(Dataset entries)
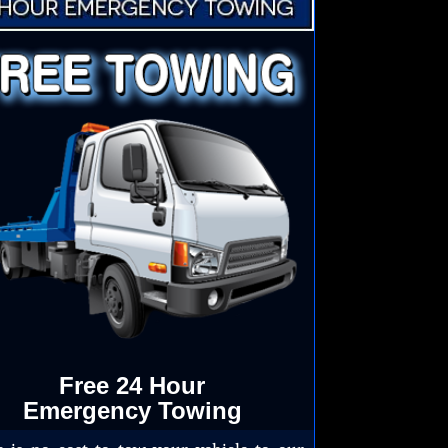
Free 24 Hour
Emergency Towing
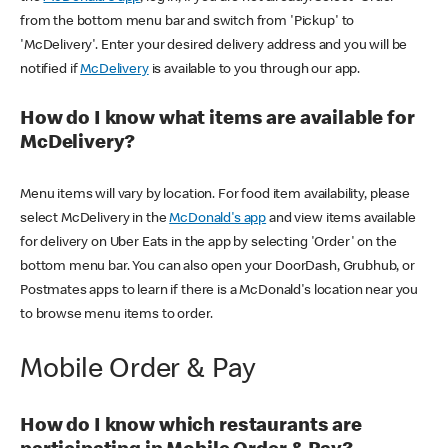
from the bottom menu bar and switch from 'Pickup' to
'McDelivery'. Enter your desired delivery address and you will be
notified if
McDelivery
is available to you through our app.
How do I know what items are available for
McDelivery?
Menu items will vary by location. For food item availability, please
select McDelivery in the
McDonald's app
and view items available
for delivery on Uber Eats in the app by selecting 'Order' on the
bottom menu bar. You can also open your DoorDash, Grubhub, or
Postmates apps to learn if there is a McDonald's location near you
to browse menu items to order.
Mobile Order & Pay
How do I know which restaurants are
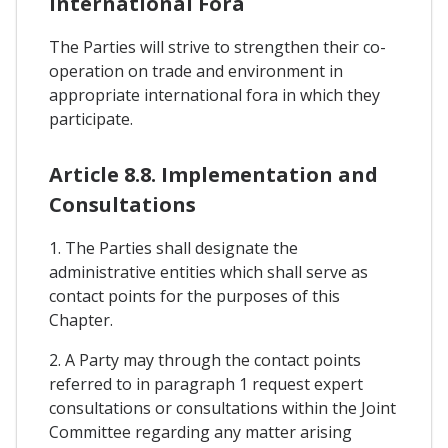
International Fora
The Parties will strive to strengthen their co-
operation on trade and environment in
appropriate international fora in which they
participate.
Article 8.8. Implementation and
Consultations
1. The Parties shall designate the
administrative entities which shall serve as
contact points for the purposes of this
Chapter.
2. A Party may through the contact points
referred to in paragraph 1 request expert
consultations or consultations within the Joint
Committee regarding any matter arising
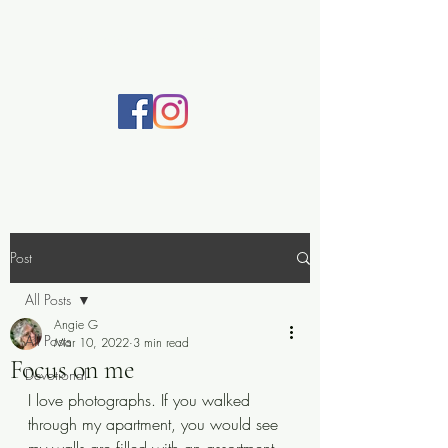
Practically Prayerful
Post
All Posts
Angie G
All Posts
Mar 10, 2022
3 min read
Focus on me
Devotional
I love photographs. If you walked 
through my apartment, you would see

__EXERCISE AIM__. Search the data for the string "know" and copy every line where it appears.

__EXERCISE OUTPUT__.
How do I know what items are available for
How do I know which restaurants are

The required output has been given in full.